Importantissimo è lo stato di concentrazione, e non bisogna fare l’errore di credere di ricevere dei segni o addirittura di crearne di fasulli.

I segni sono comunque indispensabili per lo sviluppo delle idee poiché ce le fanno riscoprire: l’obiettivo di una idea è manifestarsi e quello del segno è di svilupparla, provocare una reazione e trasmettere la causa occulta e il complemento che la idea voleva fornire. Esso, è da precisare, non influenza l’idea in sè, ma la sviluppa soltanto. Se però il segno termina nella idea, la idea continua sino al raggiungimento della sede naturale che gli è propria.

Se il segno non proviene da un’idea non svilupperà niente e non creerà niente, o al massimo solo un’impressione vaga.

Saint Martin dice anche che nessuna idea può nascere in noi senza l’aiuto dei segni, e nemmeno si può avere un’idea senza un’idea-madre di tutte le idee. Inoltre, se i pensieri sui principi primi sono fissi, sono fissi anche i segni che provengono da tali pensieri; più perfetti sono questi segni, più l’idea che ci stimolano è perfetta.
Questo processo di unione causa un movimento ascendente e discendente potenzialmente illimitato, ma ciò che poni ostacoli a tale illimitatezza è il limite della materia.

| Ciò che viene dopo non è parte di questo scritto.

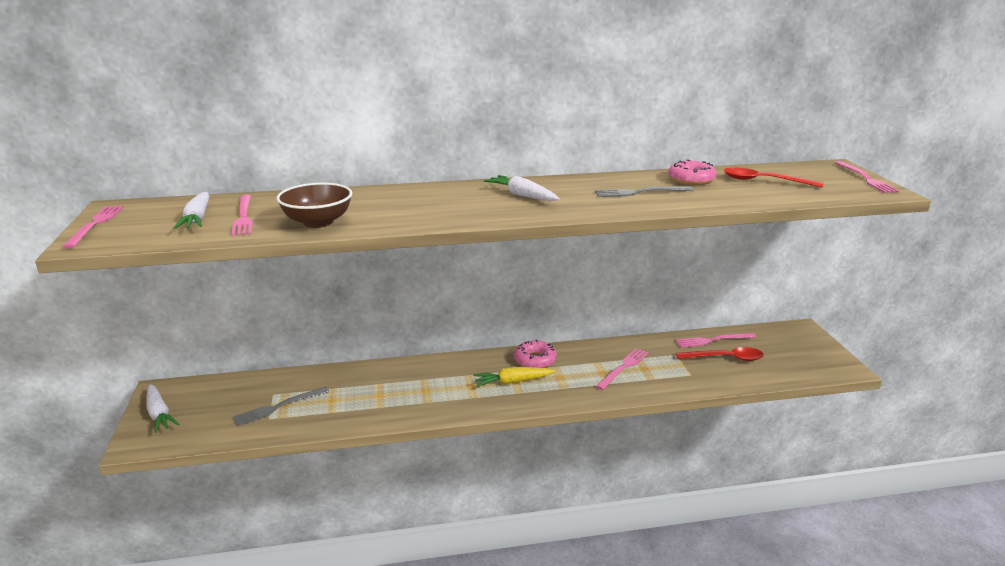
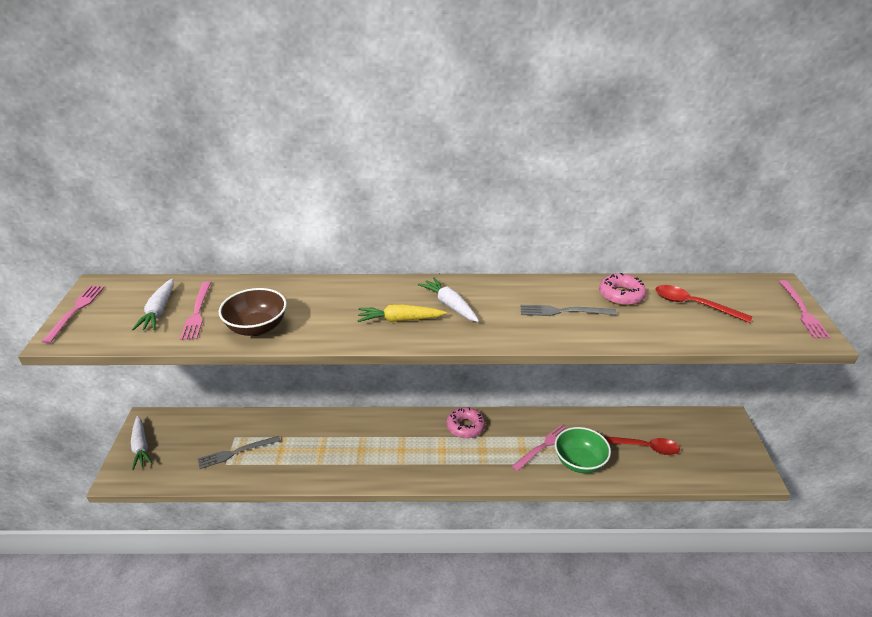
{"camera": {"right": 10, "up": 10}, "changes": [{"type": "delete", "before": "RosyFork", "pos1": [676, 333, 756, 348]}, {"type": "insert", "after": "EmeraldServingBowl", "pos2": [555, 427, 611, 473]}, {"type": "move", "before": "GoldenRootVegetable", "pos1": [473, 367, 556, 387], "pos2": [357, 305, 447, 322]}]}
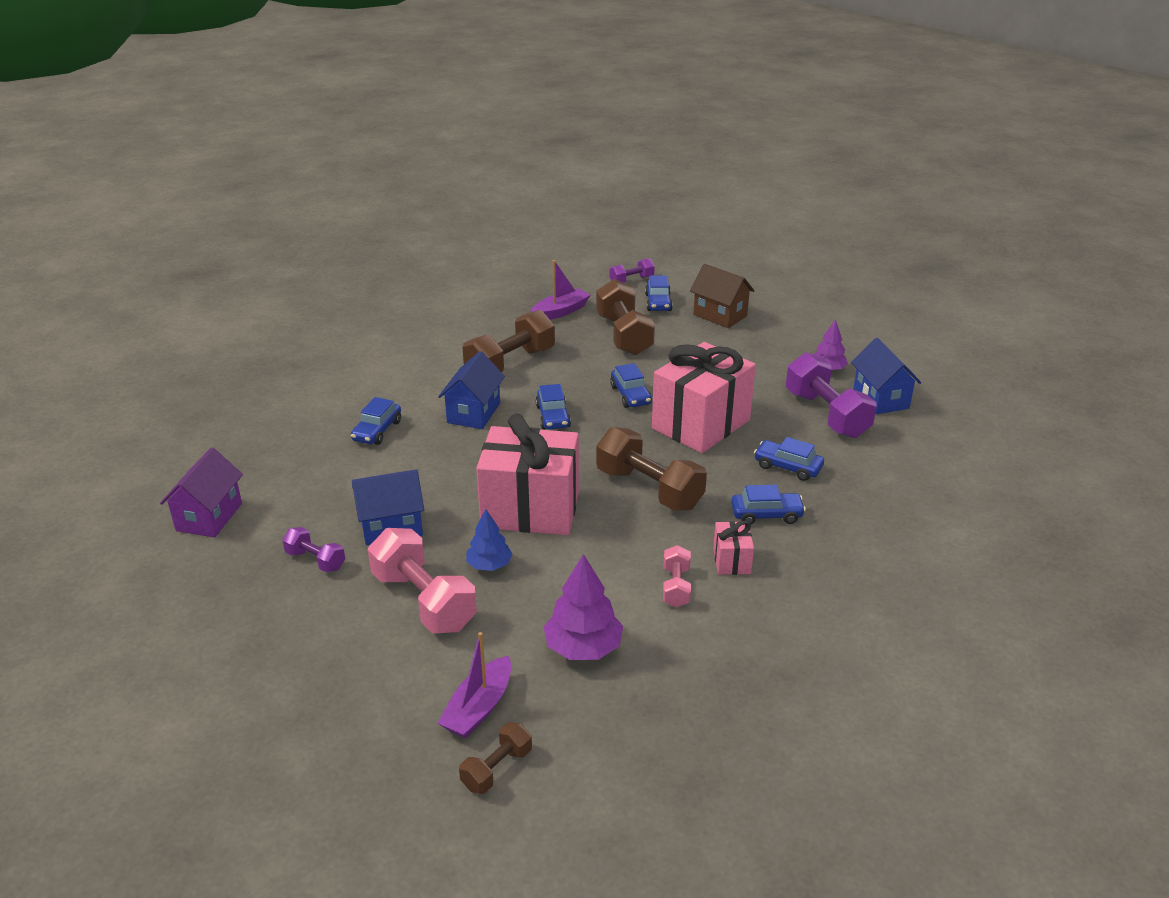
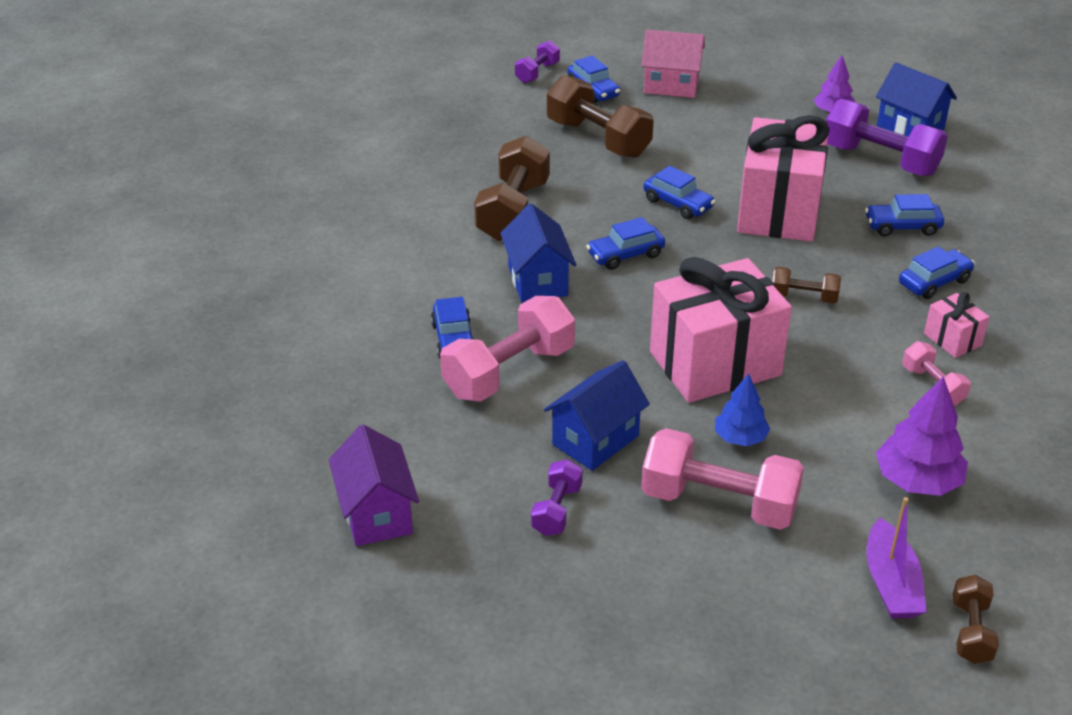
{"camera": {"right": -30, "up": 5}, "changes": [{"type": "delete", "before": "VioletSailboat", "pos1": [530, 260, 591, 320]}, {"type": "insert", "after": "RosyHandWeight", "pos2": [440, 296, 575, 402]}, {"type": "recolor", "before": "DarkBrownHouse", "after": "RosyHouse", "pos1": [690, 264, 754, 328], "pos2": [641, 30, 705, 98]}, {"type": "rotate", "before": "VioletHandWeight", "pos1": [282, 527, 345, 572], "pos2": [531, 459, 583, 536], "turn": -75}, {"type": "rotate", "before": "CobaltAutomobile", "pos1": [535, 384, 571, 429], "pos2": [586, 217, 665, 270], "turn": 105}, {"type": "resize", "before": "DarkBrownHandWeight", "pos1": [596, 427, 707, 511], "pos2": [772, 267, 841, 304], "scale": 0.52}]}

Una delle cose che dobbiamo fare è distogliere l’attenzione dall’ordine misto materiale e iniziare a guardare e verso e credere ai segni perfetti, tendendo verso l’ordine metafisico e avendo una disposizione anche al sacrificio del fuoco.
In questo modo possiamo correggere i segni e i pensieri imperfetti, tanto che possiamo arrivare ad avere una comprensione Giusta e dare delle definizioni Giuste, che prescindono dal linguaggio ordinario ma guardano verso il linguaggio dello spirito, e – se mai – a linguaggi più antichi di quelli moderni.
Il giudizio umano è infatti al di sopra e si differenzia da tutte le altre facoltà: è in grado di associare attraverso la ragione il mondo visibile con quello invisibile. Esso pertanto può essere considerato il segno diretto della divinità. Esso, come tutte le altre facoltà, può rettificarsi e perfezionarsi.

Quale è il fine della idea? Se la idea è inizialmente un piccolo caos in sé, essa ci deve condurre ad una regione nuova fino a quella idea-madre che la produce e anche alla consumazione di tutto quello che stava concentrato nel desiderio primordiale.

Tutto questo con un dito poggiato sulle labbra, nel silenzio della Tradizione (canto 71).